By TAYLOR J. CHRISTENSEN

In Part 1 of this series, I reviewed the relevant context of our post-ACA healthcare system to show why President-Elect Joe Biden’s healthcare plan is perfectly reasonable. In this part, I will critically evaluate that plan to show what he got right and what he got wrong or missed altogether.

Joe Biden plans to get rid of the current limit (400% of the federal poverty level) on who qualifies for health insurance premium subsidies and instead convert it to a flat percentage of income (8.5%), which means anyone whose health insurance is going to cost more than 8.5% of their annual income would qualify for a subsidy. And those subsidies would be more generous, being based on a gold-level insurance plan’s price rather than a silver-level insurance plan. He also plans to create a new government-run health insurance company to offer an insurance plan—a “public option”—on the private market, which would be available to private market health insurance shoppers and some other groups as well.

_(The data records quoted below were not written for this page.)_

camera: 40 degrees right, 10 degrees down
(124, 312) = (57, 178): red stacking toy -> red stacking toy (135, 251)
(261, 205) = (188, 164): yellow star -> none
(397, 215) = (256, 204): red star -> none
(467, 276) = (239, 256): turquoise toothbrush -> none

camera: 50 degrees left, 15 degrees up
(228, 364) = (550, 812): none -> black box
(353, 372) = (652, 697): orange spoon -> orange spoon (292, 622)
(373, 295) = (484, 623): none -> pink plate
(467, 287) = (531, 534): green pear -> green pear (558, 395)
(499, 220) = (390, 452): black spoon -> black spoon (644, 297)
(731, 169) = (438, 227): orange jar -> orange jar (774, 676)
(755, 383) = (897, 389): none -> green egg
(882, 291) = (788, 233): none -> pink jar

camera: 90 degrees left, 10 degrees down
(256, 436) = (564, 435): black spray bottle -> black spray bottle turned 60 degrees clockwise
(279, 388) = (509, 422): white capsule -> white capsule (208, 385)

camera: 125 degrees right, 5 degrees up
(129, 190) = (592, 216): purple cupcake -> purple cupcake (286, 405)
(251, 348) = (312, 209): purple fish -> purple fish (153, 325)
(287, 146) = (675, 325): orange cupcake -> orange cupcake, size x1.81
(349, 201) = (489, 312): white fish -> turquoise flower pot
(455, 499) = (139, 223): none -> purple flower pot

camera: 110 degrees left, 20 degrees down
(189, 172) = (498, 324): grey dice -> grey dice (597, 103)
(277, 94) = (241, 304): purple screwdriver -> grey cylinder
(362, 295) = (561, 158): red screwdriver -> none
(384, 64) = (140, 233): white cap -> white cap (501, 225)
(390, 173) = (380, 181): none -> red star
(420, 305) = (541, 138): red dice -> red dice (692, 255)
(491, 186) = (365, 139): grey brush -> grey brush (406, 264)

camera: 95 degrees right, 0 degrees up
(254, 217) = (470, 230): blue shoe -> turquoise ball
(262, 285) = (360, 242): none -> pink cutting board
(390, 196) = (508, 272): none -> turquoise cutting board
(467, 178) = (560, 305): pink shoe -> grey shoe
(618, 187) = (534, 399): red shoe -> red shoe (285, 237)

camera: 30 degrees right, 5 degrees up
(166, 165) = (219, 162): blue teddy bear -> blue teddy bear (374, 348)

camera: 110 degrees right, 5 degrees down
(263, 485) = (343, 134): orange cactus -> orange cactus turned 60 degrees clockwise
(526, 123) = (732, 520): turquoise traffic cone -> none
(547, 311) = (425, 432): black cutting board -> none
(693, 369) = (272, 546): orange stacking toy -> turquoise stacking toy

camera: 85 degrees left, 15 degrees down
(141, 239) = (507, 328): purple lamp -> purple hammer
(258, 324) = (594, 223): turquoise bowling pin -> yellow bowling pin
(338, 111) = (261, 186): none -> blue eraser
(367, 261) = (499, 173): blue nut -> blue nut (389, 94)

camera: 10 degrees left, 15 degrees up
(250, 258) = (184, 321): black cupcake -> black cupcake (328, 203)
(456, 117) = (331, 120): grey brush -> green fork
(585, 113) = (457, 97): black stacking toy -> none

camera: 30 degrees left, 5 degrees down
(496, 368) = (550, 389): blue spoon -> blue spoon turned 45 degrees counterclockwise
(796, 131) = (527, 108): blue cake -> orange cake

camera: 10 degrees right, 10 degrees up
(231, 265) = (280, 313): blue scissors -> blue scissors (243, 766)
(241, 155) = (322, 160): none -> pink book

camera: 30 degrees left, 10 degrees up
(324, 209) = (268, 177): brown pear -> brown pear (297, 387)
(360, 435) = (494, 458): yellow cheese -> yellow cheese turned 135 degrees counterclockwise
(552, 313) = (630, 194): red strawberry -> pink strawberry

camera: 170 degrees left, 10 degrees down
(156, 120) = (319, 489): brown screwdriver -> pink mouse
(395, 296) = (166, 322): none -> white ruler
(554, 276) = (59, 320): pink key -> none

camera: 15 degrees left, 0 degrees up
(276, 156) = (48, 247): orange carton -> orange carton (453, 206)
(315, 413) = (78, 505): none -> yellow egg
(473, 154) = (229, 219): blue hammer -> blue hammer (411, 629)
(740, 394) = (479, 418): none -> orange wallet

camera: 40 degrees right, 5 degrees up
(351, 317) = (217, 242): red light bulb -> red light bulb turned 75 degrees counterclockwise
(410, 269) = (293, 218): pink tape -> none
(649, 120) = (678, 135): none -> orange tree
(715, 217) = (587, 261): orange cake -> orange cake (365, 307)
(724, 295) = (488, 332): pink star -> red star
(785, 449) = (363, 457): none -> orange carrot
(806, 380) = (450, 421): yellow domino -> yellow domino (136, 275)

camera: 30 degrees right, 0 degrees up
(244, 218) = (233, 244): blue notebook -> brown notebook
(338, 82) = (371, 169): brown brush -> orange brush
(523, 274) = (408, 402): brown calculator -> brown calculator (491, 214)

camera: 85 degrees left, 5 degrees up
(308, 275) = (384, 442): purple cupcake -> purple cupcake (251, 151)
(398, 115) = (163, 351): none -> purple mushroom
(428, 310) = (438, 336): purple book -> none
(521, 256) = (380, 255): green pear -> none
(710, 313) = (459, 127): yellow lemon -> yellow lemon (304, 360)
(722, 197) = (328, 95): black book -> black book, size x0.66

Ok, now for some evaluation of all that.

First, let me frame how I am going to evaluate Joe Biden’s plan.

There are three problems healthcare reformers are usually trying to solve. They want to (1) increase access to care, (2) decrease healthcare prices, and (3) improve the quality of care.

But if we merge the last two goals into one, we can say they want to (1) increase access, and (2) improve the value of care (Value = Quality / Price). We will take these one by one.

Goal 1: Increase Access

How will Joe Biden’s plan do at increasing access?

There are three things to consider when evaluating access-increasing policies. The first is how many people will be covered. The second is how much it will cost. And the third, almost universally forgotten, is how much it will interfere with efforts to accomplish the second goal to improve the value of care.